De modo geral, durante a
adolescência, as regiões cerebrais que nos dizem “Vá em frente”, representadas
pela região límbica, amadurecem mais rapidamente do que aquelas que nos dizem
“Não faça isso”, representadas pelo córtex pré-frontal. Portanto, não é difícil
imaginar que, se o uso de bebidas alcoólicas ocorrer durante essa fase de
amadurecimento cerebral, será observada uma série de consequências que
comprometem a delicada arquitetura e o funcionamento de neurotransmissores em
desenvolvimento, afetando a capacidade cognitiva e de aprendizagem, assim como
o comportamento de controle dos impulsos e emoções nos adolescentes, que se
encontram em um contexto de formação das habilidades mencionadas, especialmente
relevantes entre seus pares.
Muitos de nós – pais, professores e
profissionais da saúde – sabemos que o uso de álcool é um grave problema de
saúde pública no Brasil e em vários outros países. O álcool, uma substância
legal, é a droga mais largamente consumida por jovens do mundo todo. Em uma
tendência quase mundial, tem-se observado que o hábito de beber está aumentando
gradativamente entre as meninas e, em alguns locais, supera o índice entre
meninos da mesma idade. Os adolescentes brasileiros estão iniciando o uso de
álcool cada vez mais cedo (em média aos 13,9 anos) e passando a um uso regular de
álcool também muito rapidamente (em média aos 14,6 anos), sendo que 24% desses
mesmos adolescentes bebem pelo menos uma vez ao mês.
O bebê típico dos adolescentes é
conhecido como beber em binge.
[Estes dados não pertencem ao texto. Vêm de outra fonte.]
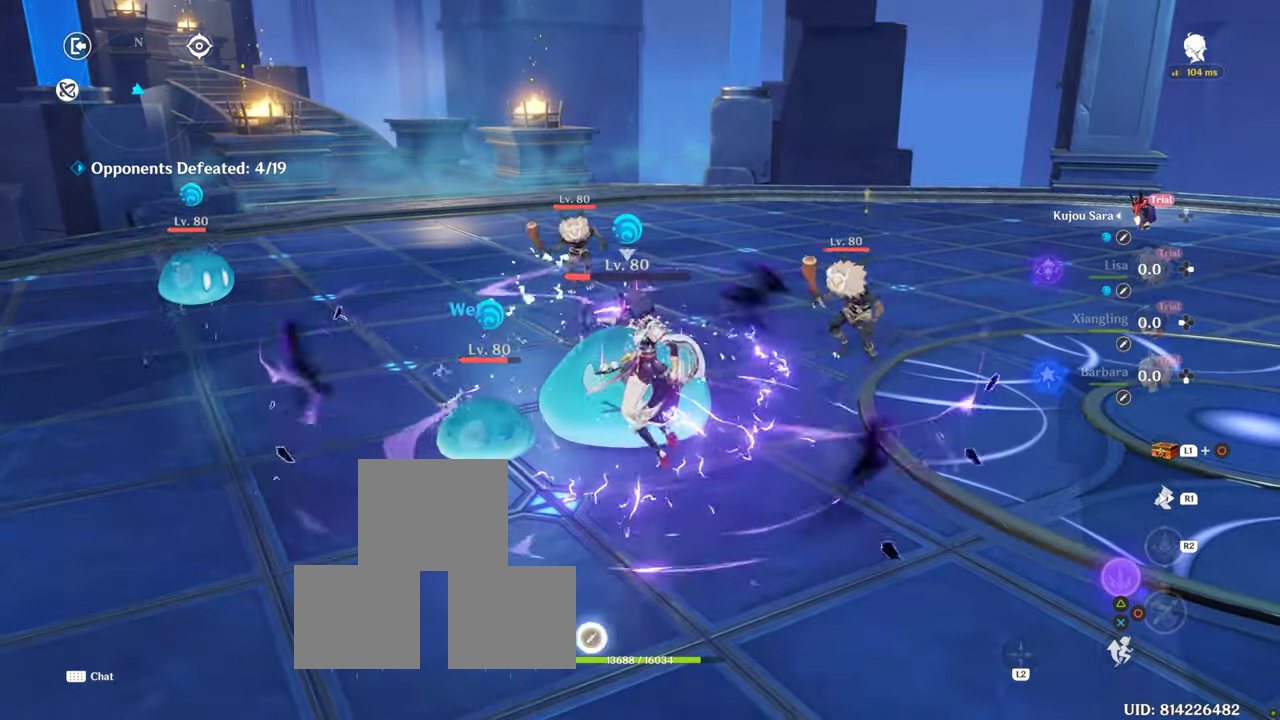
{"buttons": [], "left_stick": "center", "right_stick": "center", "events": [[83, "left_stick", "center"]]}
Em
geral, eles bebem muito em curto espaço de tempo ou em uma única ocasião. Esse
padrão de consumo promove elevados níveis de álcool e, por conseguinte, aumenta
a vulnerabilidade desses jovens a sérios riscos. A realidade de muitos dos
adolescentes que concluem o ensino médio é manter ou agravar o padrão de beber
após o ingresso na faculdade. São demasiadamente conhecidas as inúmeras
“chopadas” em diversos campi espalhadas pelo país afora, onde são promovidas
festas regadas a muita bebida – e, sobretudo, bebida barata.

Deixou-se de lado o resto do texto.